(Source records)
──────
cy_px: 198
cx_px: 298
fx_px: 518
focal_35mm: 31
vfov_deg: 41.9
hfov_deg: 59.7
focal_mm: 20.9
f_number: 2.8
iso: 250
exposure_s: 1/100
──────
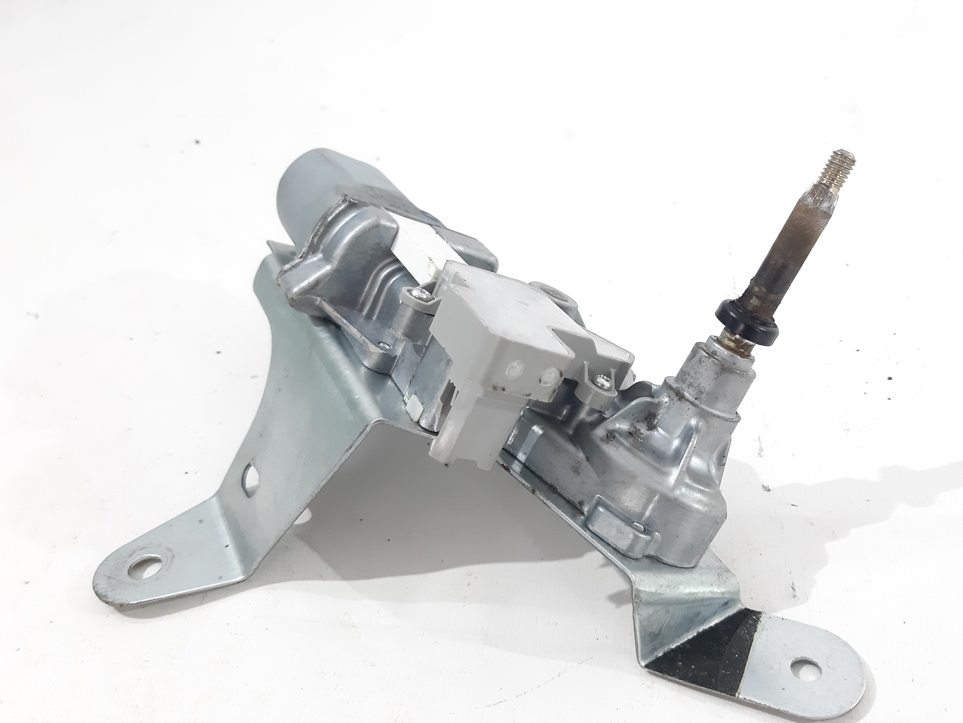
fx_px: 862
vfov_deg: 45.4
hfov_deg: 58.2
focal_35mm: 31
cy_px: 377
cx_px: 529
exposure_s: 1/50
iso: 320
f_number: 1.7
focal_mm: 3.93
──────
Work order: Take exactly the lines from the one containing "vfov_deg: 45.4" through the one containing "focal_mm: 3.93" in the data above, and output them with nothing added.

Exercise answer:
vfov_deg: 45.4
hfov_deg: 58.2
focal_35mm: 31
cy_px: 377
cx_px: 529
exposure_s: 1/50
iso: 320
f_number: 1.7
focal_mm: 3.93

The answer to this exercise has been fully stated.